El diácono levantó el tono de su cantinela y, puestos todos de rodillas, prosiguió:
Tú, pues, oh dichosa, oh sumamente dichosa, Beatísima Virgen, que desde la eternidad y antes de los siglos fuiste elegida y preservada por el mismo Dios, engrandece a nuestro santísimo señor Papa Paulo, para que tenga una paz y felicidad duraderas, llena de todo bien a nuestro católico rey Felipe (que constantemente se ofrece a tu Concepción sin mancha) y concédele la honra y gloria de una larga vejez y de un Imperio justo. Y a todos nosotros dígnate de alcanzar la pureza de costumbres y aborrecimiento de las inmundicias del pecado. En Sevilla, en el día 8 de diciembre, año de 1617.
El coro respondió con un majestuoso Deo gratias, acompañado por la orquesta.
El subdiácono tomó el libro de los Evangelios y, acompañado por el maestro de ceremonias y por el asistente mayor, don Félix de Guzmán, se acercó al arzobispo, que permanecía de pie y sin mitra en su sitial. El asistente le interrogó:
–¿Su señoría ilustrísima promete y jura por estos Santos Evangelios de Dios confesar siempre y defender esta opinión?
Y el arzobispo, puestas las manos sobre los Evangelios, contestó:
–Así lo ofrezco, así lo juro, así lo prometo, así Dios me ayude y estos Santos Evangelios. Amén.
En ese momento, la Giralda estalló en repique de gloria, coreada por las demás torres de la ciudad. Los barcos y bajeles del Guadalquivir atronaron sus salvas. Se abrieron las puertas del templo y las danzas penetraron en la catedral, mientras sonaba la música entre sus naves. Dos mil aleluyas caían desde las tribunas sobre los asistentes, con esta leyenda impresa: María concebida sin pecado original. El delirio se hizo dentro y fuera del templo catedralicio.

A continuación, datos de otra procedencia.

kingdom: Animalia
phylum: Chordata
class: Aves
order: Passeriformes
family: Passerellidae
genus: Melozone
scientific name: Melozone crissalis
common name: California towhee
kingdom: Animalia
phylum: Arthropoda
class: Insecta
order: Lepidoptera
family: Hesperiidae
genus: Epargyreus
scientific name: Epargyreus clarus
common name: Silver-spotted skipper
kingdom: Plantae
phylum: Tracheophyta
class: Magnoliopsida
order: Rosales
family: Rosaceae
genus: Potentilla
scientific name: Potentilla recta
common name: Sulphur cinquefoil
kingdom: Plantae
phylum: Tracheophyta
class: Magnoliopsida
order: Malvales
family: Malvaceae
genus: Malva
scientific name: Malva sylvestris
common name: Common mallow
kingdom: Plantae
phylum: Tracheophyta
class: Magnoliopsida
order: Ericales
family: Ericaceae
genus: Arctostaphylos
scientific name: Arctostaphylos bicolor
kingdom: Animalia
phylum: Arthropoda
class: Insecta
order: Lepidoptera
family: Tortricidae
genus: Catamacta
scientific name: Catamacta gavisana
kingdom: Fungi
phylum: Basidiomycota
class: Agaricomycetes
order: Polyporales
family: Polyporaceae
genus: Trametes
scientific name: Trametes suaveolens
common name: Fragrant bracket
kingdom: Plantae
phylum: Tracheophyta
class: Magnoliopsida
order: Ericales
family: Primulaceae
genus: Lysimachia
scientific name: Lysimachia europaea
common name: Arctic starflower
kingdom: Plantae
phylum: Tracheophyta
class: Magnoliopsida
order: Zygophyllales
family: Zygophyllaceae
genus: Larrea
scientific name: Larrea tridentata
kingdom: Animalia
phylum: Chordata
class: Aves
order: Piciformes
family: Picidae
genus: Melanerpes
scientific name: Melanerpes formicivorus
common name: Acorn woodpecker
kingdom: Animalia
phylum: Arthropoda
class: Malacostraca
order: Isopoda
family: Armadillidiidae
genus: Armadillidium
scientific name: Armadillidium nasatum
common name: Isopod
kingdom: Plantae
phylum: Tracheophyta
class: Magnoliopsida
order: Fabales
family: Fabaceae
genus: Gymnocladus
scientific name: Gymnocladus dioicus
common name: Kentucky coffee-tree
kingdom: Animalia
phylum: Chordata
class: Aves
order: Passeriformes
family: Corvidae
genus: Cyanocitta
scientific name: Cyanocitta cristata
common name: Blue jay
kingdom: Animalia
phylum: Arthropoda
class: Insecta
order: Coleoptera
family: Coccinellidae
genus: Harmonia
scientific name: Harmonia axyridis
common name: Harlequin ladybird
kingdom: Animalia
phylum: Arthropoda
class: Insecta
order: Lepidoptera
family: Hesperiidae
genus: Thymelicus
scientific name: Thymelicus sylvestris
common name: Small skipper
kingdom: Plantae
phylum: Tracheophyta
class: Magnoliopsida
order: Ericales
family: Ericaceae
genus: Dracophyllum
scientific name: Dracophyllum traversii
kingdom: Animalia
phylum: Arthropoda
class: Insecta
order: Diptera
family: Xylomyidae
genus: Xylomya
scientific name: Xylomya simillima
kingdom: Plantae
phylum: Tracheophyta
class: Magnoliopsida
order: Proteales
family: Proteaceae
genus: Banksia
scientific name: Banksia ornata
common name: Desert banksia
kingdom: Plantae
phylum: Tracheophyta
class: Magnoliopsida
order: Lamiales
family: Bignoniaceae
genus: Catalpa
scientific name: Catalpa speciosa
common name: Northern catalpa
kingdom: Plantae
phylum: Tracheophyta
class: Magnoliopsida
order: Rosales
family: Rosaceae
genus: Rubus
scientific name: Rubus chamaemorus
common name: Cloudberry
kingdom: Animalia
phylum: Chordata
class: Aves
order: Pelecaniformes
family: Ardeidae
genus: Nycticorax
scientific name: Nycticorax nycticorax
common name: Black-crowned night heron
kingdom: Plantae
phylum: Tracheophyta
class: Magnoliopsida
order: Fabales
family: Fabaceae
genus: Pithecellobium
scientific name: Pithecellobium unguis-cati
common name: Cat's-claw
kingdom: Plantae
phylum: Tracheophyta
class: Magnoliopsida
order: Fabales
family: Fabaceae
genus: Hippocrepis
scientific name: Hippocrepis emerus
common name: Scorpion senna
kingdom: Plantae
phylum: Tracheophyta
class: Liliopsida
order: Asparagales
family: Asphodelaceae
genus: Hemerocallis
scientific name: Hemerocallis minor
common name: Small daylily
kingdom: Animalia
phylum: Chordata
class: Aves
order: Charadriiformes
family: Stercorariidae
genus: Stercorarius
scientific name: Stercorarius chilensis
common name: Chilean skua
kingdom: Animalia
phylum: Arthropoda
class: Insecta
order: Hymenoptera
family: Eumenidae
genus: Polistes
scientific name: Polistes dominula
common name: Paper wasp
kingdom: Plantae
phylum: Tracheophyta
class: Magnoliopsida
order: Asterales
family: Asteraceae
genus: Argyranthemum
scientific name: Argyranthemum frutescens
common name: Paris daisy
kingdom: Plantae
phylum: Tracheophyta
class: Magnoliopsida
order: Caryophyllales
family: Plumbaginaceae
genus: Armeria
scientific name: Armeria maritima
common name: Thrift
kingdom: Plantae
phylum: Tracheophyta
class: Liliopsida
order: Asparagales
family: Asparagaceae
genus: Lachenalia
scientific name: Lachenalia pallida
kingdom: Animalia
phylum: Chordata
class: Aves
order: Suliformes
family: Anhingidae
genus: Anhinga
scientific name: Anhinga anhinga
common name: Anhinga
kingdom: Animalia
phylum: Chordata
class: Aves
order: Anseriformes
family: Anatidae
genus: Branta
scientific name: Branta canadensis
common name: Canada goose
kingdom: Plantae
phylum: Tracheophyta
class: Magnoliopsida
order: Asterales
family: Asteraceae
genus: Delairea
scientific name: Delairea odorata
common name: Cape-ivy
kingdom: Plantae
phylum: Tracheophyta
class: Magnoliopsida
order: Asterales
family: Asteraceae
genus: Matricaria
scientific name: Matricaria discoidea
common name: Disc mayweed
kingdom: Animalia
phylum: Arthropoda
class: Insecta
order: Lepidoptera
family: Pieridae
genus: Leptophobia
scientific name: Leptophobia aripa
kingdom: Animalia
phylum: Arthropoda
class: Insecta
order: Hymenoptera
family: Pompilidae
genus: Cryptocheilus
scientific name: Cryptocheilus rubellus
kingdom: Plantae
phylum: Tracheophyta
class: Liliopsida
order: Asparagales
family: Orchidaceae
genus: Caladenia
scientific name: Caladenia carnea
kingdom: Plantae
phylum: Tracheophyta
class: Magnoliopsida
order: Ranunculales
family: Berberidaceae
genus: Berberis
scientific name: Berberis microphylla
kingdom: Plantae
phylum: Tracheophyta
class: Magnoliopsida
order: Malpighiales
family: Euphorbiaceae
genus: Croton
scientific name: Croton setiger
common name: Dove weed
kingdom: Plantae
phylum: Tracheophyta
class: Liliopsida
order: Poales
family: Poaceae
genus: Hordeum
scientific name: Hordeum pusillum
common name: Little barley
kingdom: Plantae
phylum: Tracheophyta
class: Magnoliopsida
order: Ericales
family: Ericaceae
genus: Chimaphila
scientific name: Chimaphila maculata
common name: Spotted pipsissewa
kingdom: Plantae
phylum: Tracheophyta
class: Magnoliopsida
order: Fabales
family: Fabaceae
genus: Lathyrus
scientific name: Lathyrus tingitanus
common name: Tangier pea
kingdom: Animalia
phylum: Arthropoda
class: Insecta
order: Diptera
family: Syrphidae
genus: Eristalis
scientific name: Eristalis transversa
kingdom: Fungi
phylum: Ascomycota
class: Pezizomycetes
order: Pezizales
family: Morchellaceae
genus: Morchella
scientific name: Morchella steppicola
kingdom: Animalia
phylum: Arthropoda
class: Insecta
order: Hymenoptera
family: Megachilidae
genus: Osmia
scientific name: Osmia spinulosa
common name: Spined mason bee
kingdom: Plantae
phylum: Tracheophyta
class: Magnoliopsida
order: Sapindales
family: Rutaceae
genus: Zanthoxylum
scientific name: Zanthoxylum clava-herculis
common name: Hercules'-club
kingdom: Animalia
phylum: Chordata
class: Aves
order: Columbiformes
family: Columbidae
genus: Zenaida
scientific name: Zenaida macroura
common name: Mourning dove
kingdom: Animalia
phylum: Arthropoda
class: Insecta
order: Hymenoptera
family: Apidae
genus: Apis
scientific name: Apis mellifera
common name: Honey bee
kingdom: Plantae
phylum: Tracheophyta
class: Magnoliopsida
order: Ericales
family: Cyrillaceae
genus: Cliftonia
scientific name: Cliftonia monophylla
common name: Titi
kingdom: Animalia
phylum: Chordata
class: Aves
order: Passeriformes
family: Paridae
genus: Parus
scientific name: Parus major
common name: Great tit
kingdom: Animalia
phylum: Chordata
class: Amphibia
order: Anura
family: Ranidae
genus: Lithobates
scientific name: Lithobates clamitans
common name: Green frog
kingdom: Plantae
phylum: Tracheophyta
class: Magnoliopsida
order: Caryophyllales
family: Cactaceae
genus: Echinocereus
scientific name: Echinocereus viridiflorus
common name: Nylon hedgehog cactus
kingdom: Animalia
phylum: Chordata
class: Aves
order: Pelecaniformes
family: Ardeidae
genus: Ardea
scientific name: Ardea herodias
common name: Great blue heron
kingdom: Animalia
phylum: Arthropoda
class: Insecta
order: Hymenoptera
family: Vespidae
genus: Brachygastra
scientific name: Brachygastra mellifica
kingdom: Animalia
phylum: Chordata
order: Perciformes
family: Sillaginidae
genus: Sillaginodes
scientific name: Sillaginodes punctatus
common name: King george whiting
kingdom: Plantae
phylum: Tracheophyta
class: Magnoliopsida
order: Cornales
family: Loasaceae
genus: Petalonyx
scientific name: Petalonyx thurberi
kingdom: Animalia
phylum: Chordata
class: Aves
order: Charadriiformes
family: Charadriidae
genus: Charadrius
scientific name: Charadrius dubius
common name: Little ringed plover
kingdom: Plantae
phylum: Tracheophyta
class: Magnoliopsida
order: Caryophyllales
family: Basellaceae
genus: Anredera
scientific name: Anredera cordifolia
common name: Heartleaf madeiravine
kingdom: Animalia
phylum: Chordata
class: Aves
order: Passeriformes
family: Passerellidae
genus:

Sentado el arzobispo, con su mitra sobre las sienes, y puesto el libro de los Evangelios en su atril, comenzaron a jurar las corporaciones presentes. Primero, el Cabildo capitular, seguido del secular. Los regidores iban con sus armas, puesto que era un juramento de defensa. Los capellanes y veinteneros, la clerecía...

Eran las cuatro de la tarde cuando terminó la misa. En Sevilla continuaron las celebraciones. La más sonada fue la fiesta de toros y cañas que organizó don Melchor del Alcázar. No se tuvo hasta el 19 de diciembre, porque desde el día de la Inmaculada comenzó a llover con insistencia. Sosegado el tiempo, la plaza de San Francisco se convirtió en coso taurino, con la lidia de unos doce toros y el juego de cañas por dos lucidas cuadrillas de caballeros, cuyas cabezas eran el marqués de Ayamonte y don Melchor del Alcázar.